Die Wärmepumpenheizung funktioniert, indem der Umgebung - Luft, Wasser oder Erdreich - Wärme entzogen und mithilfe einer Wärmepumpe soweit erwärmt wird, bis Gebäude oder andere Einrichtungen damit geheizt werden können. Technisch entspricht das Wirkprinzip einem Kühlschrank, wobei hier die warme Seite zum Heizen genutzt wird. Das Kältemittel fördert dabei die Wärme zum Brauch- oder Heizwasser, wobei es beim Erreichen des Siedepunktes verdampft. Der Verdichter komprimiert das Kältemittel anschließend und fördert die Temperatur des Wassers, bevor es sich erneut verflüssigt.
Je geringer dabei die Temperaturdifferenz zwischen Wärme-Reservoir und Vorlauftemperatur ist, desto höher ist die Leistungszahl. Diese gibt das Verhältnis der aufzubringenden Leistung (Input) für den Wärmeertrag (Output) an. Ab einer Höhe von 4 gilt die Leistung dabei als wirtschaftlich.

Luft-Wasser-Wärmepumpen sind im Vergleich zu Sole-Wasser- oder Wasser-Wasser-Wärmepumpen besonders sparsam im Platzbedarf.

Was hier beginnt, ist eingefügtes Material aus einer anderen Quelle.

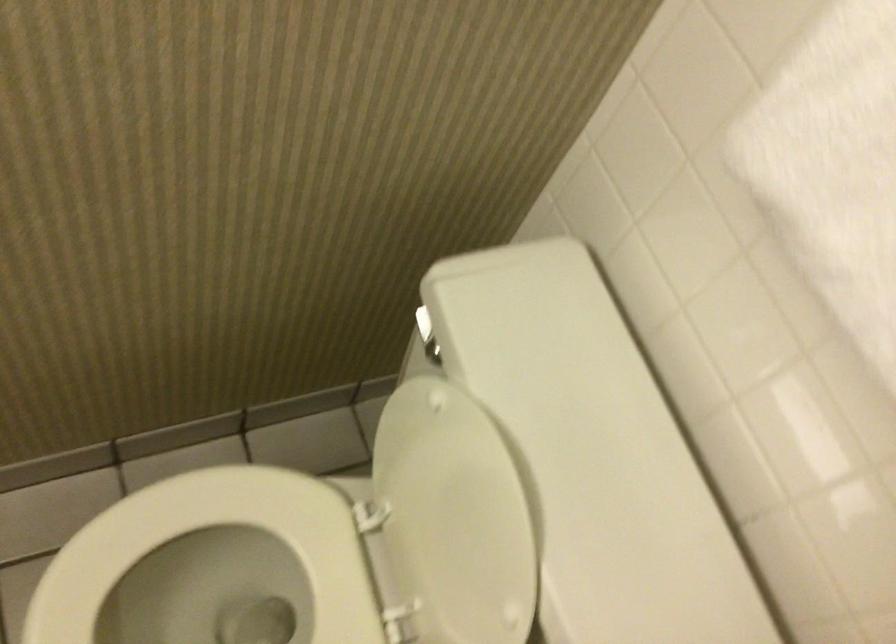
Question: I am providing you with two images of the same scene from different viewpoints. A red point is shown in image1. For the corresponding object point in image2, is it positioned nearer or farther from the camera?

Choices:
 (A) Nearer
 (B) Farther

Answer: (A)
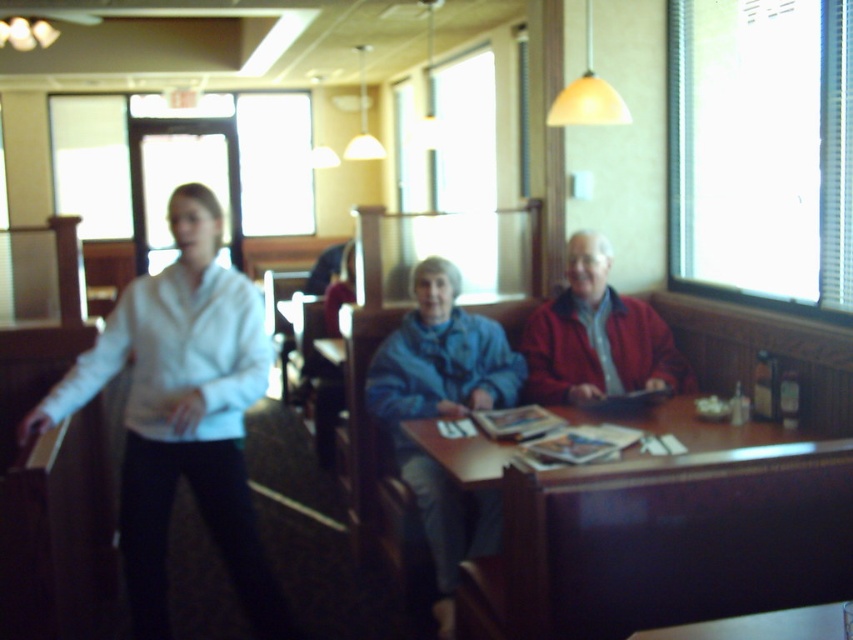
Does wooden table at center have a smaller size compared to blue fleece jacket at center?

Correct, wooden table at center occupies less space than blue fleece jacket at center.

Image resolution: width=853 pixels, height=640 pixels. What are the coordinates of `wooden table at center` in the screenshot? It's located at (656, 528).

Where is `wooden table at center`? This screenshot has width=853, height=640. wooden table at center is located at coordinates (656, 528).

Which of these two, white matte shirt at left or blue fleece jacket at center, stands taller?

Standing taller between the two is white matte shirt at left.

Can you confirm if white matte shirt at left is bigger than blue fleece jacket at center?

Indeed, white matte shirt at left has a larger size compared to blue fleece jacket at center.

Which is in front, point (212, 220) or point (451, 534)?

Point (212, 220)

The height and width of the screenshot is (640, 853). I want to click on white matte shirt at left, so click(x=183, y=413).

Between white matte shirt at left and red matte jacket at center, which one is positioned higher?

red matte jacket at center is above.

Describe the element at coordinates (183, 413) in the screenshot. I see `white matte shirt at left` at that location.

Identify the location of white matte shirt at left. The height and width of the screenshot is (640, 853). (183, 413).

Zudem ist für das Aufstellen keine Genehmigung erforderlich und die Anschaffung kostengünstig. Diese Kostenersparnis gleicht sich je nach Temperatur der Wärmequelle wieder aus, wenn z. B. Strom erforderlich ist, um die gewonnene Wärme auf die Vorlauftemperatur der Heizung zu bringen.
Da die Umgebungsluft mit geringem Aufwand genutzt werden und der Aufstellort der Pumpe sowohl im Keller als auch im Außenbereich sein kann, ist die Technik auch bei der Sanierung alter Gebäude interessant. Ein weiterer Aspekt für die Anschaffung sind sicherlich die staatlichen Fördermöglichkeiten durch das BAFA.